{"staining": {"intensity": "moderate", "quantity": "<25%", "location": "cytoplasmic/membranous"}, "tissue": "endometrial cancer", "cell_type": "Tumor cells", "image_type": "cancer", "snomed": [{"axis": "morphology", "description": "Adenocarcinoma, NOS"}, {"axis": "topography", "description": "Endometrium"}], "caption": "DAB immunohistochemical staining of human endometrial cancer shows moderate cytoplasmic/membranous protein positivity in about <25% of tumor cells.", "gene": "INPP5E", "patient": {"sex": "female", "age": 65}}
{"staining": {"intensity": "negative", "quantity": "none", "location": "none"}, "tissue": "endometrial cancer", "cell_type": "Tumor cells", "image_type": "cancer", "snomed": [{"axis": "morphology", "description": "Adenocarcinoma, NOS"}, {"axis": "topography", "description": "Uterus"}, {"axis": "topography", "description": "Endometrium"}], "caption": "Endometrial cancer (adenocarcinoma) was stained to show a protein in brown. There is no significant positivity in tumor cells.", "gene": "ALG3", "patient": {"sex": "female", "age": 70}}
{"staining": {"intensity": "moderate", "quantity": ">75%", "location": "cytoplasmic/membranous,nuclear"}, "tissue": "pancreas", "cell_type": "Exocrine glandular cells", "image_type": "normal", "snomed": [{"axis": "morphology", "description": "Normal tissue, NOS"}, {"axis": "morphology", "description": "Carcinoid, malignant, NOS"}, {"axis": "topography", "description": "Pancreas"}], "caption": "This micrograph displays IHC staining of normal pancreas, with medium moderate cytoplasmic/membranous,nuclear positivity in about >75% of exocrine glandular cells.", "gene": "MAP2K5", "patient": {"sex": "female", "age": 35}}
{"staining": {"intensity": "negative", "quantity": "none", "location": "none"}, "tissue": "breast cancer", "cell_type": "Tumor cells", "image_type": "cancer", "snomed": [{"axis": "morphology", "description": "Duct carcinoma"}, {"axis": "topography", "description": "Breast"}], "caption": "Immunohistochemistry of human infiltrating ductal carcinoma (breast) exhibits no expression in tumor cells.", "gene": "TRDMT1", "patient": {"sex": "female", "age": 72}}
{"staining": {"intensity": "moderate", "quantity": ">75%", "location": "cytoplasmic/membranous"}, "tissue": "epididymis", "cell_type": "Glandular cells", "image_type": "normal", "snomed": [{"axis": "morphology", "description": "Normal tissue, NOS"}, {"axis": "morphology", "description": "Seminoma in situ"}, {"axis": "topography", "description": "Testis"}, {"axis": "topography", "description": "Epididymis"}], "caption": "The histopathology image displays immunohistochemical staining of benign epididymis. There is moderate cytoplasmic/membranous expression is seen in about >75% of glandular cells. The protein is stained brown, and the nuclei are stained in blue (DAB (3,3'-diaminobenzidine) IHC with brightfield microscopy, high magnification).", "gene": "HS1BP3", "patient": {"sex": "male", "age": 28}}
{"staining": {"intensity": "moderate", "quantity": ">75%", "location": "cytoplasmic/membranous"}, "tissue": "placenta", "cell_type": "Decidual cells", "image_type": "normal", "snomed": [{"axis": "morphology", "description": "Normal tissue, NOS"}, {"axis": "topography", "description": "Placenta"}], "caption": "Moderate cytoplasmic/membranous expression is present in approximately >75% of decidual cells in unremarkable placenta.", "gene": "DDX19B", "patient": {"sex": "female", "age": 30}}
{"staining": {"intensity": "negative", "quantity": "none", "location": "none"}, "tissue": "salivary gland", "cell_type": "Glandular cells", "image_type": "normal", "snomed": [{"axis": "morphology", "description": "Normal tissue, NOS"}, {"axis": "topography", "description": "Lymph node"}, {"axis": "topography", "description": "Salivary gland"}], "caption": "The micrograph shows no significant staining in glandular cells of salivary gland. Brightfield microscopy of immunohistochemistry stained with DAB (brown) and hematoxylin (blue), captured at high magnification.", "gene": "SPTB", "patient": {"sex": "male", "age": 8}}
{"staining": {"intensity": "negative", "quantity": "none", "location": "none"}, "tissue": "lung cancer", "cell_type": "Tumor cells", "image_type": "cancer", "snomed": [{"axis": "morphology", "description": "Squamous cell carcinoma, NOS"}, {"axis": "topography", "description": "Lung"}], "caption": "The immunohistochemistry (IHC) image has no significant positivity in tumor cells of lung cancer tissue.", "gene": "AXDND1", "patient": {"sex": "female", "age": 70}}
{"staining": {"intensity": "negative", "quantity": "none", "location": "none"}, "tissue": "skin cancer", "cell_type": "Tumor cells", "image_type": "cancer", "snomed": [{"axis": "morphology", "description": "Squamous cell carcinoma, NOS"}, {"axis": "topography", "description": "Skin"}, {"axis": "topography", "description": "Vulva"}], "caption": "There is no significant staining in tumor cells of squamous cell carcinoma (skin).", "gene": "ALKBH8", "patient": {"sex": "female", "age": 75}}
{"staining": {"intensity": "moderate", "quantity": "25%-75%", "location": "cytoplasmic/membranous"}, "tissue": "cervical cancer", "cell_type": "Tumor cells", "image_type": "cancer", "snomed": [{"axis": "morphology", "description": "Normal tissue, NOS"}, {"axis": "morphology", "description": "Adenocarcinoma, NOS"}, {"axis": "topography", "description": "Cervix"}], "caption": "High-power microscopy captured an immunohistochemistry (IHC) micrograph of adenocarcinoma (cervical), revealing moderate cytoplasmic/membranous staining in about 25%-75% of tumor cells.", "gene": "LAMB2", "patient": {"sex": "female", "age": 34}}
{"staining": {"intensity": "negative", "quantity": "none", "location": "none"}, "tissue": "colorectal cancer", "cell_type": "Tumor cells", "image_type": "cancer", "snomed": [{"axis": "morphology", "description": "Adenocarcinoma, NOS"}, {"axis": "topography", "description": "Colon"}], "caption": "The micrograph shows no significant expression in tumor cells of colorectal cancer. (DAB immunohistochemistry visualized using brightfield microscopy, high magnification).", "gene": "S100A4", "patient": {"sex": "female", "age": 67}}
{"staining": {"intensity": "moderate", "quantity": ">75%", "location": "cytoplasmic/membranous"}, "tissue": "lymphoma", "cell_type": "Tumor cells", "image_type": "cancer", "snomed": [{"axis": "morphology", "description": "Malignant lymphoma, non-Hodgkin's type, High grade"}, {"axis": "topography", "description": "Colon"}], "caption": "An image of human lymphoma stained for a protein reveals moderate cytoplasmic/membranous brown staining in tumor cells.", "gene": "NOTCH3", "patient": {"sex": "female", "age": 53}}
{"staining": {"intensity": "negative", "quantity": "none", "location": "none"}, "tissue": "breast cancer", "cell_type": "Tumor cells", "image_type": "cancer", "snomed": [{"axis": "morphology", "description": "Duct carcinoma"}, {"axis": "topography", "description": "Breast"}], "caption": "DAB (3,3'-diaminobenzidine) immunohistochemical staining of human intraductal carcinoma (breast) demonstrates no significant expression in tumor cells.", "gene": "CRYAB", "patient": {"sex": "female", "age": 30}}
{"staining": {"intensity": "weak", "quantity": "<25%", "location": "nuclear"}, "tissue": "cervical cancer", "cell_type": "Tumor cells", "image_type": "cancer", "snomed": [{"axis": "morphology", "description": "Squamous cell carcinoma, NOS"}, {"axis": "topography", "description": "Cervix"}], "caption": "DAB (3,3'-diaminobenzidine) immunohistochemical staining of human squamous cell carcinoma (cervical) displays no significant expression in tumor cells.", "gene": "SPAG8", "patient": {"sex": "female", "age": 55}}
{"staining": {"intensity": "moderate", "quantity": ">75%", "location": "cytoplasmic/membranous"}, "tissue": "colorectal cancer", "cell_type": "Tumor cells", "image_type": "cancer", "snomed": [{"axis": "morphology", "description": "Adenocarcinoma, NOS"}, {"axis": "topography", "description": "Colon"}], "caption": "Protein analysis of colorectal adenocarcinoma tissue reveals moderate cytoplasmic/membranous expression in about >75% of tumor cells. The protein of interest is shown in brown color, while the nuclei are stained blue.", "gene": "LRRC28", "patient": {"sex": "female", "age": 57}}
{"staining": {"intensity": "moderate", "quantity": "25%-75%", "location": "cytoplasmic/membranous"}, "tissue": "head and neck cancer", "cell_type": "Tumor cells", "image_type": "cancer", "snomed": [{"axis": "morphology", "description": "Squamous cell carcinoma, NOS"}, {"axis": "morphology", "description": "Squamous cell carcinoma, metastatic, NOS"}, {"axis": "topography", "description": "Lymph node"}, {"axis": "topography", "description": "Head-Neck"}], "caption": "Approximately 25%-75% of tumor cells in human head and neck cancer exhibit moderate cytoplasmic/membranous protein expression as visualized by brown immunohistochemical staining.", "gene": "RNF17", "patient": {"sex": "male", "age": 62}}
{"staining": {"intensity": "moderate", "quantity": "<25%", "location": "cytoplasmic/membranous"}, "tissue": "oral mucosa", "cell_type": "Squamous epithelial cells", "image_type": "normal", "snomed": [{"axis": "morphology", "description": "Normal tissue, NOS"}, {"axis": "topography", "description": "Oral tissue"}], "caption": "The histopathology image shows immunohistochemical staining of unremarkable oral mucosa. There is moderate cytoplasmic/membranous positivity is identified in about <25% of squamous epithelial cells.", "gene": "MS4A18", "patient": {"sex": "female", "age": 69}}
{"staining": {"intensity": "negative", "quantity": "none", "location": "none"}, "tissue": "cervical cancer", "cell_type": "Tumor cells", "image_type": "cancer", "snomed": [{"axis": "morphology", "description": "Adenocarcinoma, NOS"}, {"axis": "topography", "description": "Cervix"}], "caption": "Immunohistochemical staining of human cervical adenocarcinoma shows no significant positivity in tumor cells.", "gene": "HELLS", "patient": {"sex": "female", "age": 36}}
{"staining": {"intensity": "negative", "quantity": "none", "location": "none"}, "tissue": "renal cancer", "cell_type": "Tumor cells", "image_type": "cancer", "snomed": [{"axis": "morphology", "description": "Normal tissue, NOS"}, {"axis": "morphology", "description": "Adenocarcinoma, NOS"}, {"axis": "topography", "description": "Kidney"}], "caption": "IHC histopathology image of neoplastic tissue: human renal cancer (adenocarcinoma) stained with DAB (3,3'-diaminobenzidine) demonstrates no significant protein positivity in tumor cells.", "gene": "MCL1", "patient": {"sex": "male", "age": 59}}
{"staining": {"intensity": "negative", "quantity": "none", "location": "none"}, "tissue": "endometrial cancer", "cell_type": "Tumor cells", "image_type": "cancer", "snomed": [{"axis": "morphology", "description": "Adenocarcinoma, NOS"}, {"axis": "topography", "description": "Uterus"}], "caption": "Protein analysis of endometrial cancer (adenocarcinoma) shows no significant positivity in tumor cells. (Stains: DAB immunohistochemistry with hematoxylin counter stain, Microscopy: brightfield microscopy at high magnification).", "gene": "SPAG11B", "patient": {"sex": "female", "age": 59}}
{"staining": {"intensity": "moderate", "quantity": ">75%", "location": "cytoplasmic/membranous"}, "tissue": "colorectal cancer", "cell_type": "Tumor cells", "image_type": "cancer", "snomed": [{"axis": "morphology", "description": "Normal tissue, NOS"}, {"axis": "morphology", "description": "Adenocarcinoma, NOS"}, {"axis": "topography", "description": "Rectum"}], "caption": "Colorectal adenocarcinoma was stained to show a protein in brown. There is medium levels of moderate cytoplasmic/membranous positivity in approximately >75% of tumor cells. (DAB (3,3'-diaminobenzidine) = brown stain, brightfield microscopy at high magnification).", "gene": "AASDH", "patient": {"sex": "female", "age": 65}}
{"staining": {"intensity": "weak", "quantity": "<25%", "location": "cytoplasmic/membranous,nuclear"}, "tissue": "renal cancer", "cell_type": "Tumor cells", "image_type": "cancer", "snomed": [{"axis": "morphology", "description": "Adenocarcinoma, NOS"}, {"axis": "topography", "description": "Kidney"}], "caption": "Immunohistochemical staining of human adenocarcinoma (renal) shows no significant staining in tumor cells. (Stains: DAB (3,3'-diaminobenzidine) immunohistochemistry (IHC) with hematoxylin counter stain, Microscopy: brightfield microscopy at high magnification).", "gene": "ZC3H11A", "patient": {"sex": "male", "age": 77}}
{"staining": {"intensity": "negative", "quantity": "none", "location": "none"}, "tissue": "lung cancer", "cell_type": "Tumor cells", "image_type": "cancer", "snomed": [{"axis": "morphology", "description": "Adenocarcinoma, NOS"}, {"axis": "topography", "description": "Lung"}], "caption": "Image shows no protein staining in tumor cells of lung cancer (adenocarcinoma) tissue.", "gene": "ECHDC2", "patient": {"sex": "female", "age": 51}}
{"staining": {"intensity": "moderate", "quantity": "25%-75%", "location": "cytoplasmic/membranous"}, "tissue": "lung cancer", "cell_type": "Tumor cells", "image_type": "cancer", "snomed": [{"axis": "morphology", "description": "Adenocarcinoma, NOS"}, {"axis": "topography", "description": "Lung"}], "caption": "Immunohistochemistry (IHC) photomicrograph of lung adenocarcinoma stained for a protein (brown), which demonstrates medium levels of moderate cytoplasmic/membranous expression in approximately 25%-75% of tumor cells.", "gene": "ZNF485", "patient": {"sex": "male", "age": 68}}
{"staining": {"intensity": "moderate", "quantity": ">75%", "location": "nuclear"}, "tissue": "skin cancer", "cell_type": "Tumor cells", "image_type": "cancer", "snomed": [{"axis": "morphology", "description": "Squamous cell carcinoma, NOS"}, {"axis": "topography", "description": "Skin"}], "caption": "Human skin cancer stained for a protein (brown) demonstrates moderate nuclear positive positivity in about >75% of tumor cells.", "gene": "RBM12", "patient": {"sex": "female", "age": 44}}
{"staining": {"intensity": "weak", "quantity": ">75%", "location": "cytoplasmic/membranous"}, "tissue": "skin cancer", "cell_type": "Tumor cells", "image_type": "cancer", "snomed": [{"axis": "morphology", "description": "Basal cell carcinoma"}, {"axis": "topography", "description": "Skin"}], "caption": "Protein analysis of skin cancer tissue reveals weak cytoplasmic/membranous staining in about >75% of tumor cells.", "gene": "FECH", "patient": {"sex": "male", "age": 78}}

-*-

**PROBLEM STATEMENT:** Reproduce exactly, and with no other material, the lines between those holding "cells of squamous" and "microscopy captured an", inclusive.

**EXERCISE RESULT:**
{"staining": {"intensity": "negative", "quantity": "none", "location": "none"}, "tissue": "skin cancer", "cell_type": "Tumor cells", "image_type": "cancer", "snomed": [{"axis": "morphology", "description": "Squamous cell carcinoma, NOS"}, {"axis": "topography", "description": "Skin"}, {"axis": "topography", "description": "Vulva"}], "caption": "There is no significant staining in tumor cells of squamous cell carcinoma (skin).", "gene": "ALKBH8", "patient": {"sex": "female", "age": 75}}
{"staining": {"intensity": "moderate", "quantity": "25%-75%", "location": "cytoplasmic/membranous"}, "tissue": "cervical cancer", "cell_type": "Tumor cells", "image_type": "cancer", "snomed": [{"axis": "morphology", "description": "Normal tissue, NOS"}, {"axis": "morphology", "description": "Adenocarcinoma, NOS"}, {"axis": "topography", "description": "Cervix"}], "caption": "High-power microscopy captured an immunohistochemistry (IHC) micrograph of adenocarcinoma (cervical), revealing moderate cytoplasmic/membranous staining in about 25%-75% of tumor cells.", "gene": "LAMB2", "patient": {"sex": "female", "age": 34}}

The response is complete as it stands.